Taipei, 6 Mar. (CNA) Seorang pekerja migran Indonesia (PMI) sebut saja Ina (nama samaran) yang bekerja di Taoyuan harus mendapatkan perawatan setelah ia terjatuh saat membantu pasien atau nenek yang dijaganya dengan cara membopong naik ke mobil. Ia mengalami cedera yang parah, tulis rilis pers Serikat Buruh Industri Perawatan Taiwan (SBIPT).
Ina yang telah bekerja selama dua bulan di majikan ini akhirnya dilarikan ke rumah sakit setelah kejadian pada akhir tahun 2025 tersebut membuatnya tak bisa berjalan. Ina tidak mampu bekerja, sehingga melapor pada awal Maret 2026 dan didampingi oleh SBIPT untuk menyelesaikan kasusnya dengan meminta pertanggungjawaban kepada majikan juga. Untungnya majikan berniat baik untuk membayarkan semua biaya pengobatannya, tulis keterangan SBIPT.
Saat dihubungi oleh CNA melalui kontak dengan SBIPT, Ina mengatakan bahwa dirinya sebelumnya ingin pulang saja ke tanah air karena tidak sanggup lagi bekerja. Namun, pihak SBIPT memberikan edukasi kepada Ina jika ia mengalami kecelakaan kerja di Taiwan, harus fokus berobat di sini karena merupakan tanggung jawab majikan. Selain itu, ada asuransi ketenagakerjaan yang akan membantunya.

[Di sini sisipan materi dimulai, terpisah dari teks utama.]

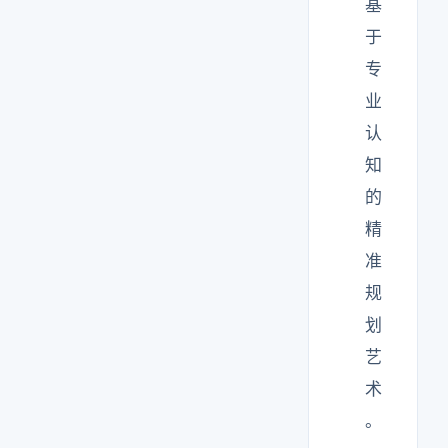
基
于
专
业
认
知
的
精
准
规
划
艺
术
。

Fajar, Ketua SBIPT saat diwawancarai CNA mengatakan bahwa tak hanya Ina yang ingin pulang, bahkan keluarganya pun ingin Ina segera pulang ke tanah air. SBIPT memberikan edukasi pada keluarganya juga agar mendukung proses pemulihannya.
“Alhamdulilah, sekarang Ina sudah bisa berjalan tanpa tongkat,” ujar Fajar.

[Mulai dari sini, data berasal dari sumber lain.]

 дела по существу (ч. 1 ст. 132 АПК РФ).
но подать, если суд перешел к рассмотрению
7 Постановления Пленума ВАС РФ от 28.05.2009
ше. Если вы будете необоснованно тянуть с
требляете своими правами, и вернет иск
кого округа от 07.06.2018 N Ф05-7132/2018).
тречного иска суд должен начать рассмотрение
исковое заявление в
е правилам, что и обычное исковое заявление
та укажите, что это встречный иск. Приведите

Kini Ina sementara waktu tinggal di shelter di bawah pengawasan Depnaker Hsinchu sampai benar-benar pulih.
Fajar mengatakan, secara hukum yang berlaku di Taiwan, majikan wajib mendaftarkan pekerjanya ke dalam Asuransi Kecelakaan Kerja (Astek). Itu artinya bahwa biaya pengobatan harus ditanggung oleh majikan. Selain itu, hak gaji tetap berjalan selama masa pemulihan sesuai aturan.
Fajar menambahkan bahwa jika ada PMI yang mengalami kecelakaan kerja, ia akan tetap mengawal kasus PMI tersebut untuk tetap berobat di Taiwan hingga sembuh.
“Ingat, pulang ke tanah air saat masih atau sedang sakit bisa merugikan diri sendiri. Maksimalkan hak berobat dan perlindungan yang ada di Taiwan sebagai jaminan,” ungkapnya.